REQUIRED ACTION 1.
List each line of the records that contains the string "lens".
GIVEN PASSAGE: Begin
Thursday, January 29, 2015

The Drop Box Documentary

Unwanted children are abandoned on the streets of South Korean with heart-breaking regularity. One pastor decided to do something about it. Some of you may remember this story about "The Drop Box." I posted a video about it two years ago.

Thanks to Justin Taylor, I just learned that a full-length documentary called "Dropbox" will hit 700 theaters March 3, 4, & 5. It just so happens that the Regal Brandywine Town Center Theater will be showing it. I think we need to see this. We need to let it break our hearts, and then see how God might use our broken hearts to reach out to other broken hearts.

Here is the teaser trailer:

And the full trailer:

You can learn more at The Drop Box Film site.

Wednesday, January 28, 2015

Stories From The Salt Shaker

I was really encouraged to read this post this morning. In it, Kathleen Nielson (the author of our upcoming women's Bible study on Nehemiah) shares two brief stories of saltiness. Saltiness? Yes, saltiness.

Matthew 5:13
"You are the salt of the earth, but if salt has lost its taste, how shall its saltiness be restored? It is no longer good for anything except to be thrown out and trampled under people's feet.
Colossians 4:5-6
Walk in wisdom toward outsiders, making the best use of the time. Let your speech always be gracious, seasoned with salt, so that you may know how you ought to answer each person.
What does that saltiness look like, sound like, smell like? I hope you read her whole post, but here's an excerpt from one of the two stories:
Recently I had lunch with a new friend, whom I loved getting to know as a sister in the Lord. When you meet someone for the first time, you’re looking to learn all you can—by observing, by listening, by observing how she listens…
Let me tell you what offered the clearest window into this woman’s heart and mind. … It was her interaction with a young man who came to fill our water glasses.
GIVEN PASSAGE: End
REQUIRED ACTION 2.
According to the blog post, on which dates will the documentary "Dropbox" be shown in 700 theaters?
DATA BELOW: Begin
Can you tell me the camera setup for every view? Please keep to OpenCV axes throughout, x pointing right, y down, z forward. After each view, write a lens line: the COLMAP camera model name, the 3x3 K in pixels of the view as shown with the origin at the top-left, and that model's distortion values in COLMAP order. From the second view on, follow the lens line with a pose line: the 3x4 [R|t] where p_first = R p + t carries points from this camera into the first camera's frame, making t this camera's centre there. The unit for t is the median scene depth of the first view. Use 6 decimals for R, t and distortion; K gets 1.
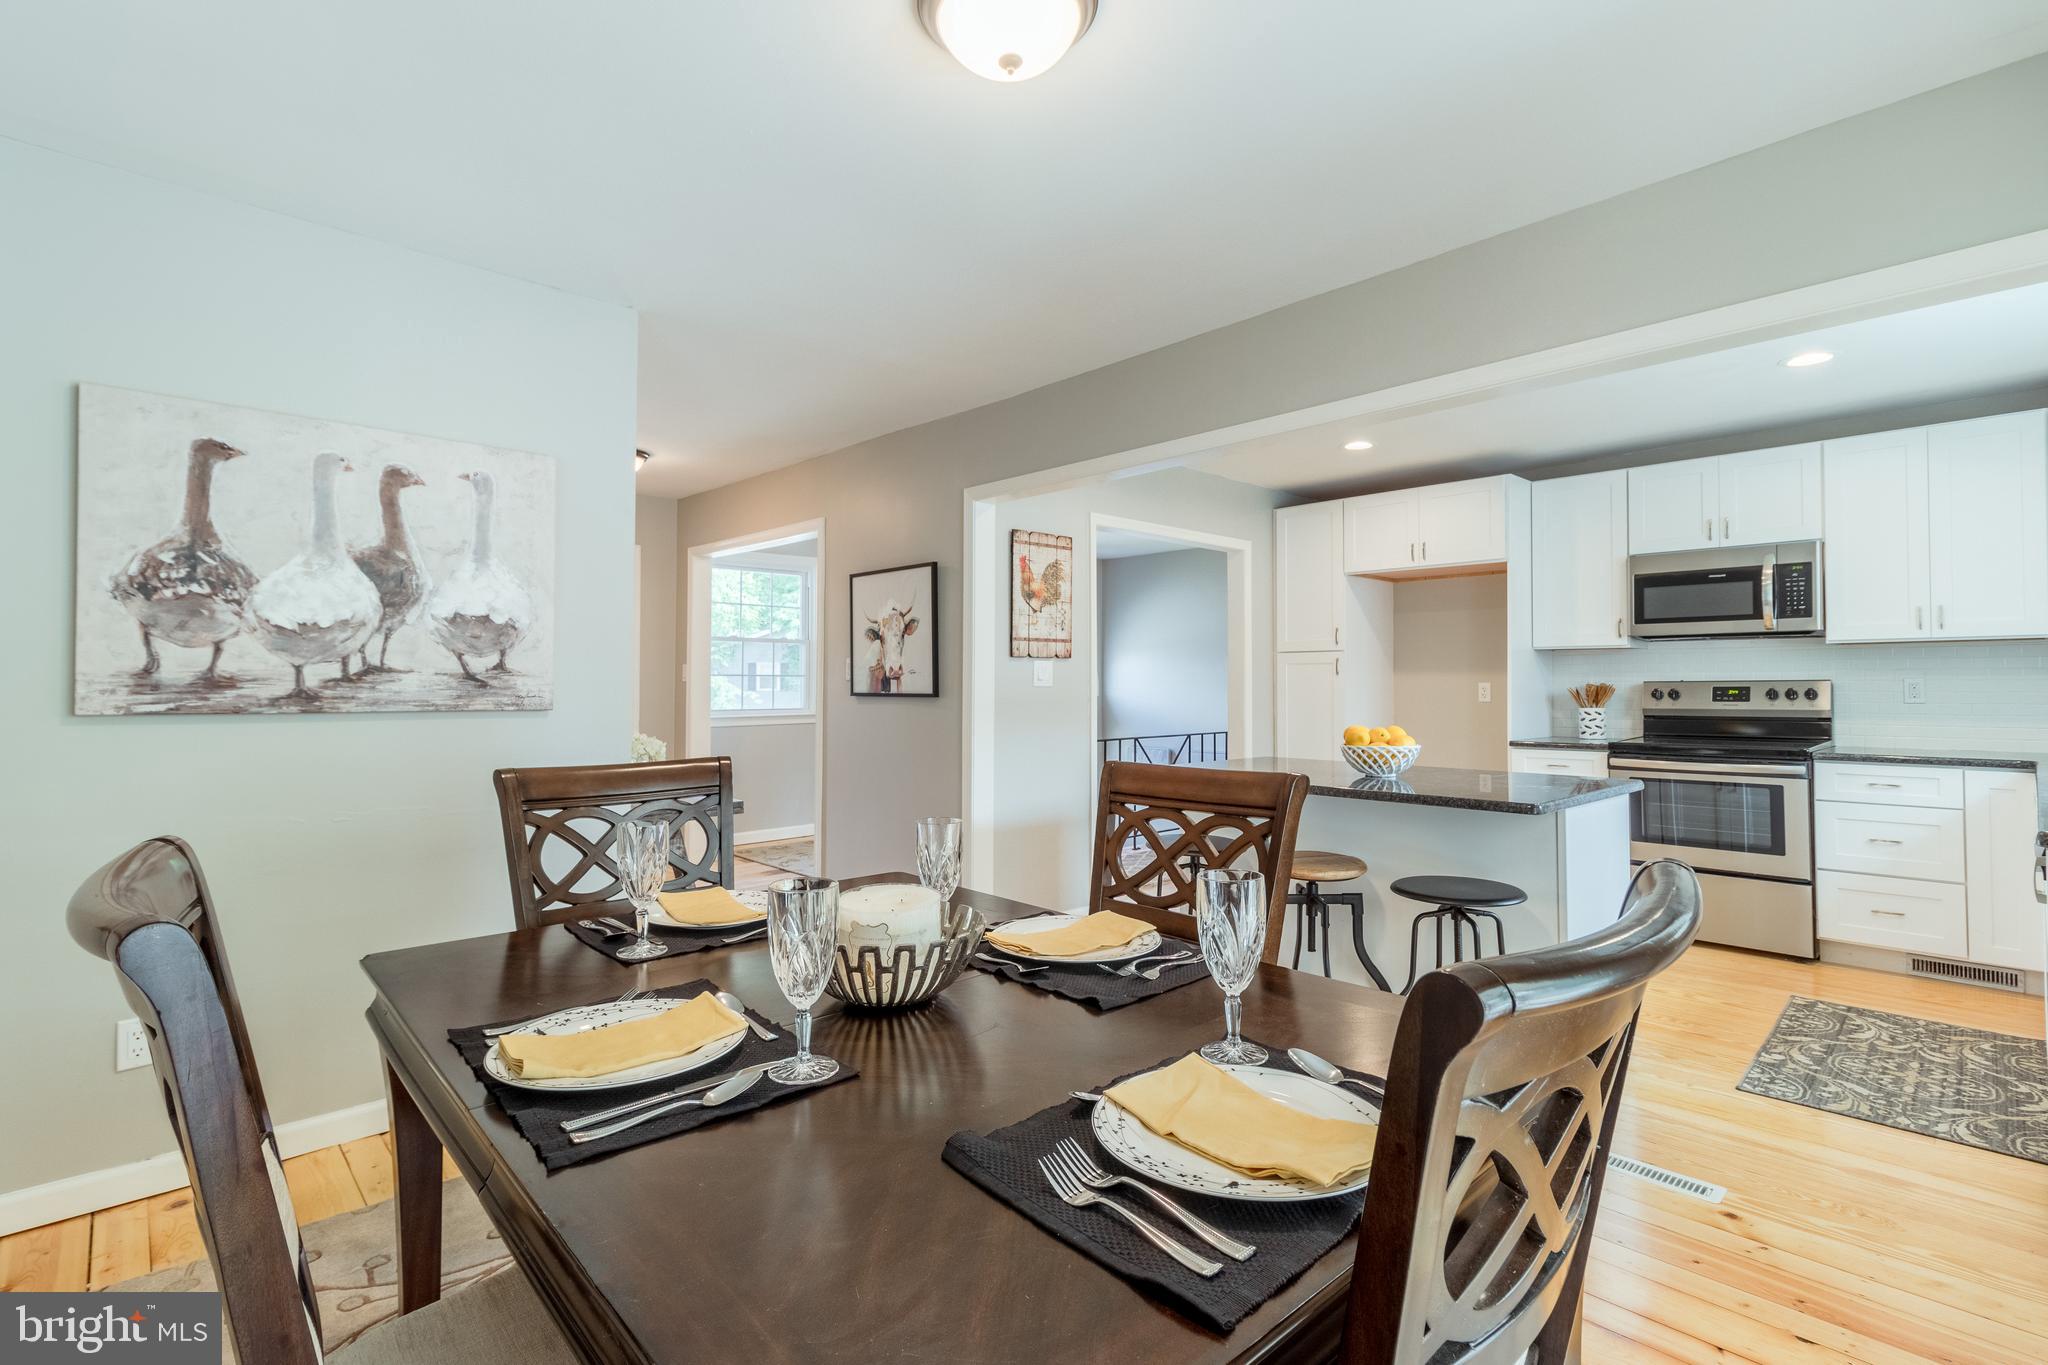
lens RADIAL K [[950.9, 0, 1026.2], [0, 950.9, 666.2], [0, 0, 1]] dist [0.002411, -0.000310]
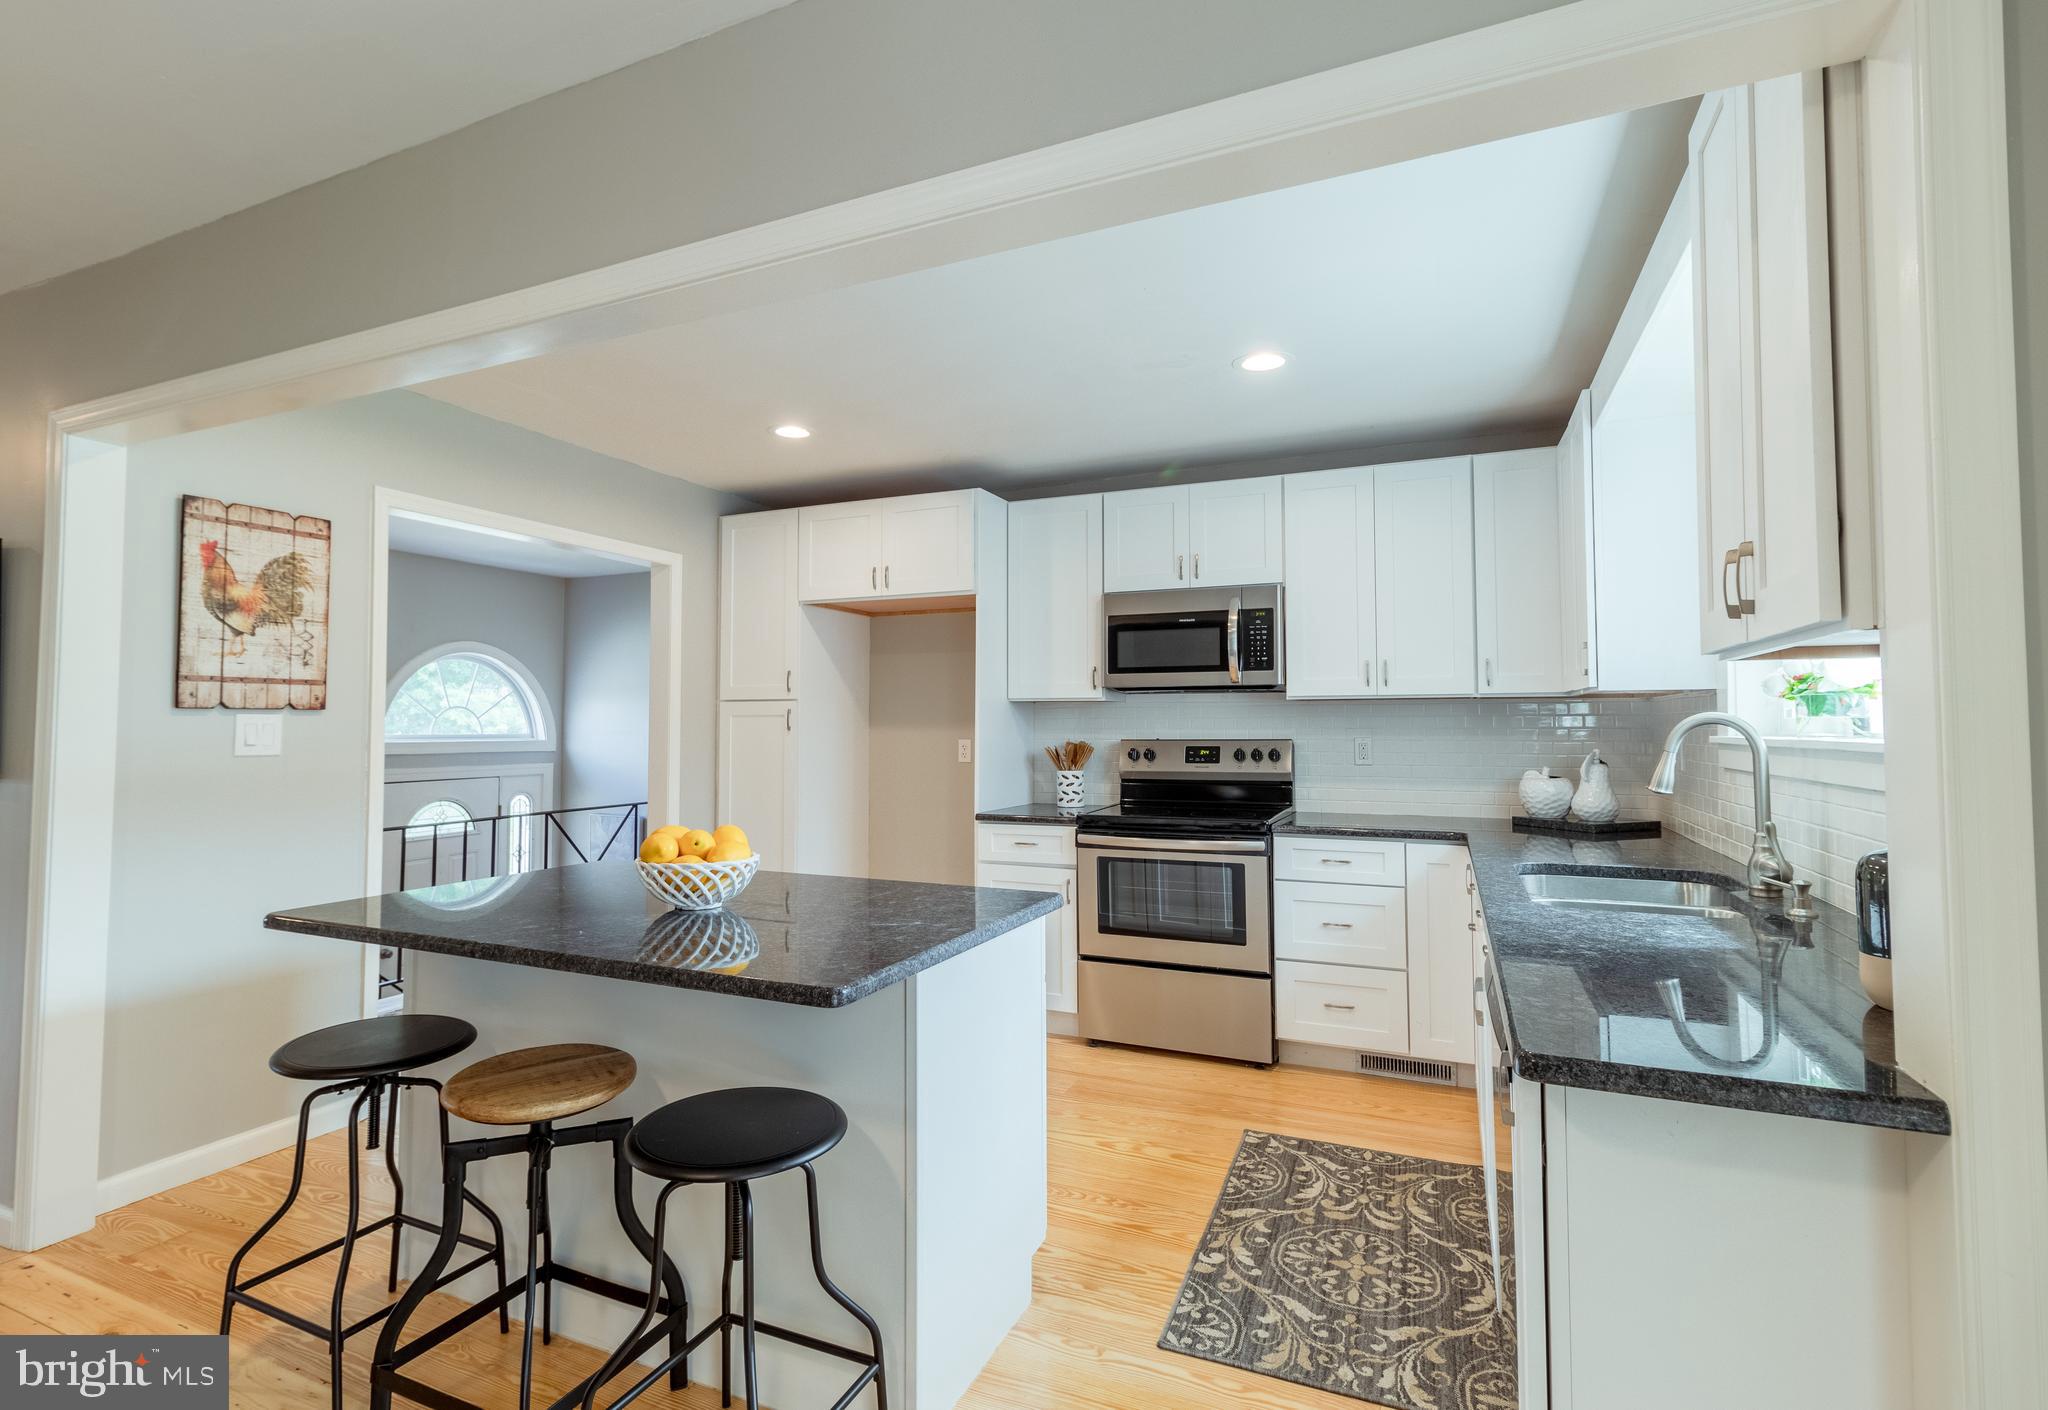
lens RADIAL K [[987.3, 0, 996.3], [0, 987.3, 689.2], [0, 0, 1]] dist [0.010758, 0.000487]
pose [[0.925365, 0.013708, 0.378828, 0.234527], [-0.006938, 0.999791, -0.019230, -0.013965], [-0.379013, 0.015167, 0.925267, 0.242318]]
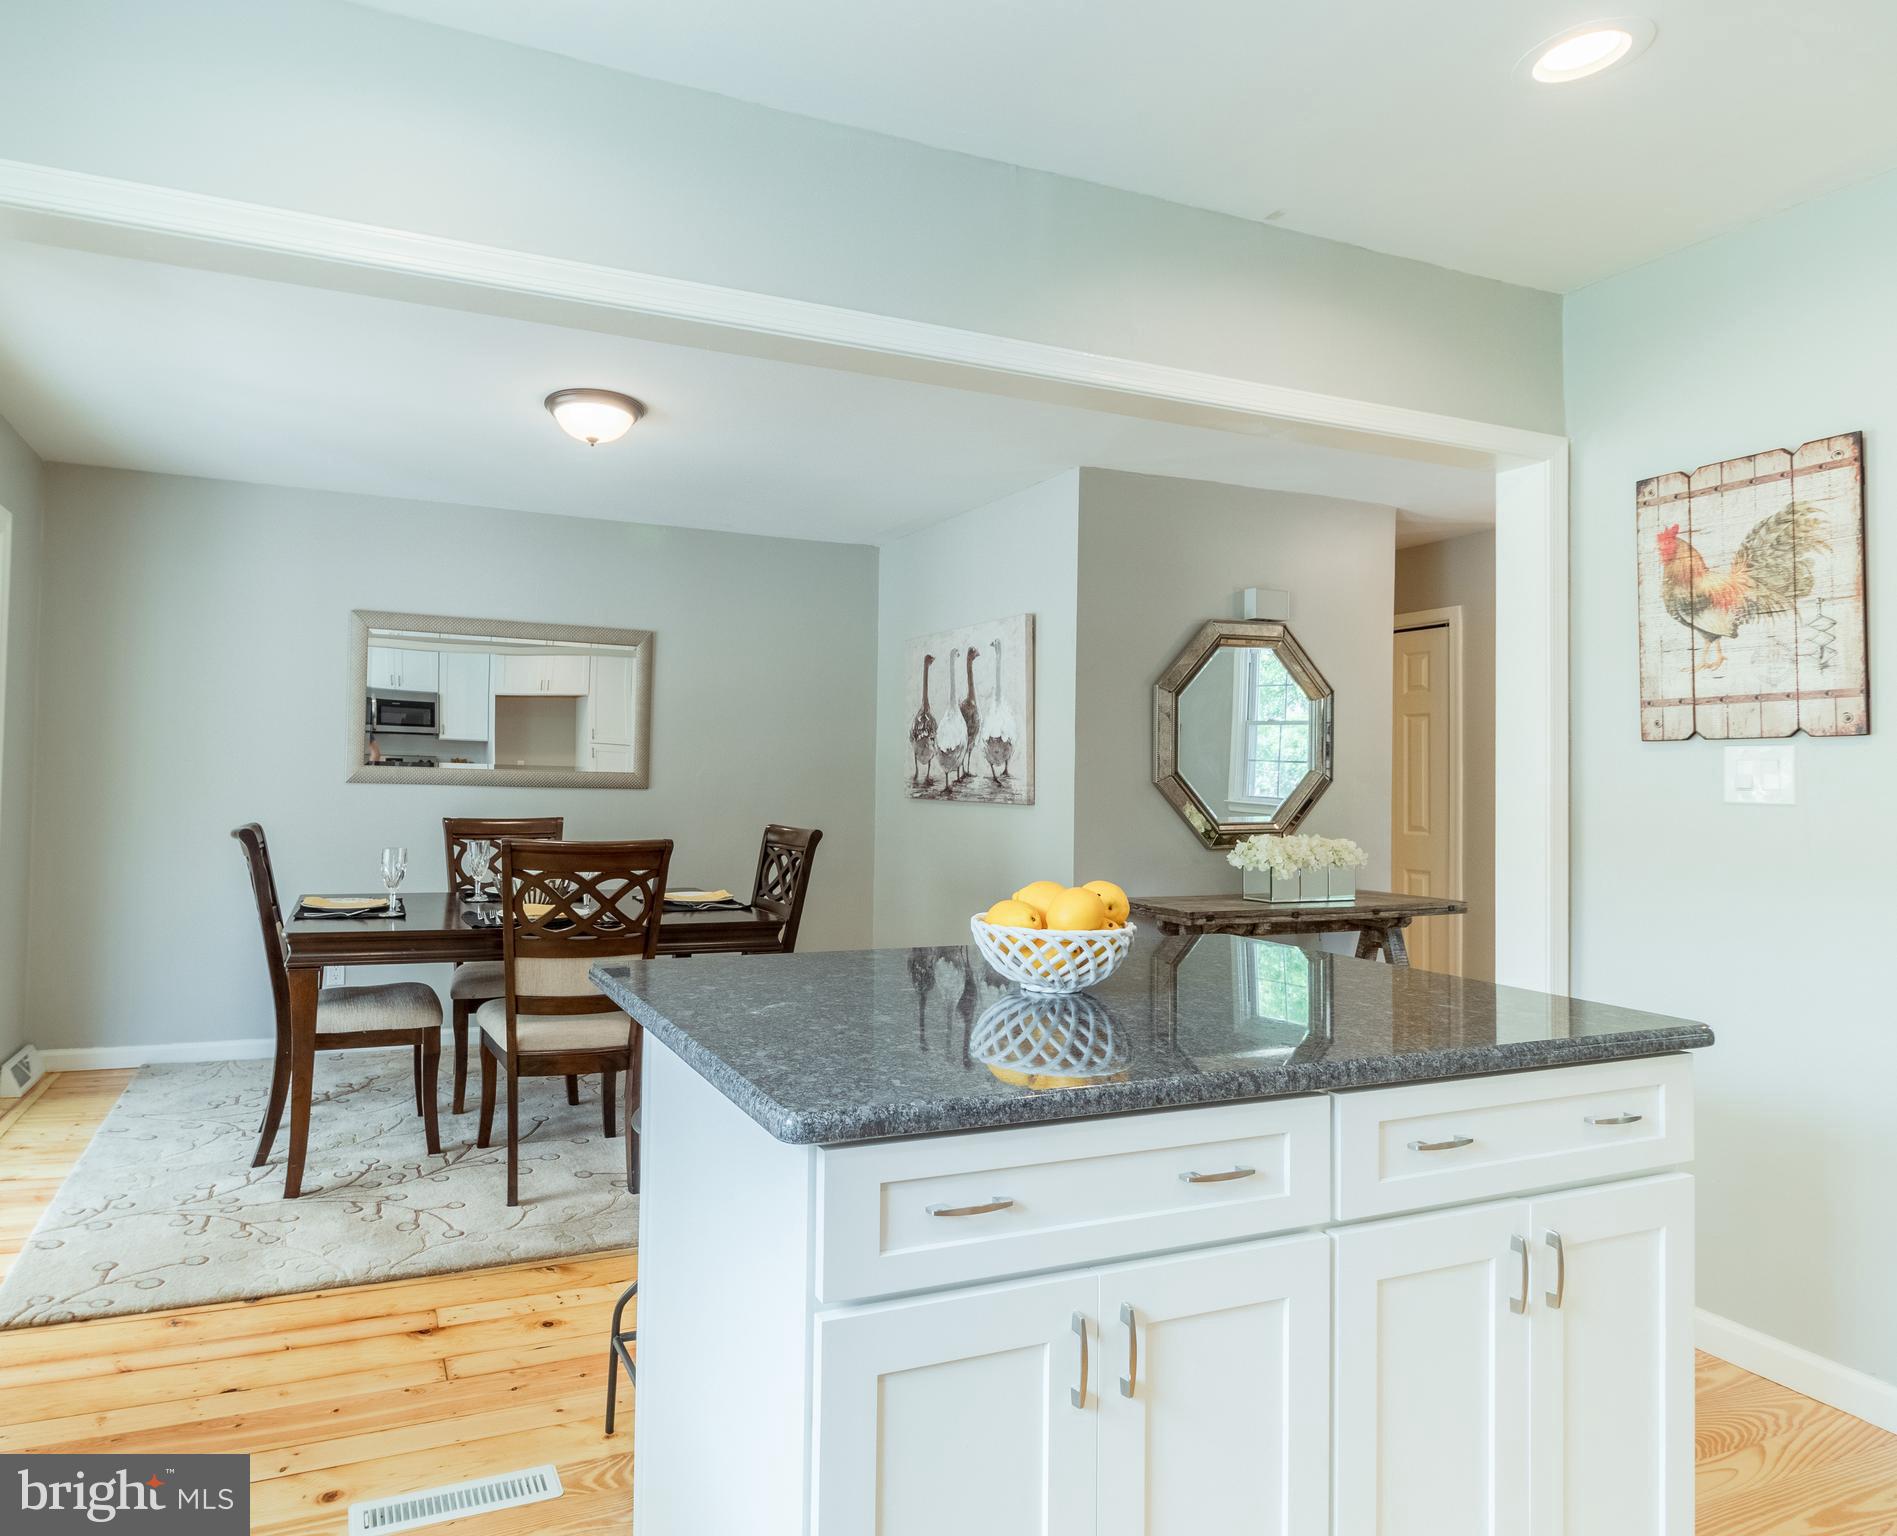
DATA BELOW: End
WRITTEN RESPONSE 1.
Can you tell me the camera setup for every view? Please keep to OpenCV axes throughout, x pointing right, y down, z forward. After each view, write a lens line: the COLMAP camera model name, the 3x3 K in pixels of the view as shown with the origin at the top-left, and that model's distortion values in COLMAP order. From the second view on, follow the lens line with a pose line: the 3x4 [R|t] where p_first = R p + t carries points from this camera into the first camera's frame, making t this camera's centre there. The unit for t is the median scene depth of the first view. Use 6 decimals for R, t and distortion; K gets 1.
lens RADIAL K [[950.9, 0, 1026.2], [0, 950.9, 666.2], [0, 0, 1]] dist [0.002411, -0.000310]
lens RADIAL K [[987.3, 0, 996.3], [0, 987.3, 689.2], [0, 0, 1]] dist [0.010758, 0.000487]

WRITTEN RESPONSE 2.
March 3, 4, and 5.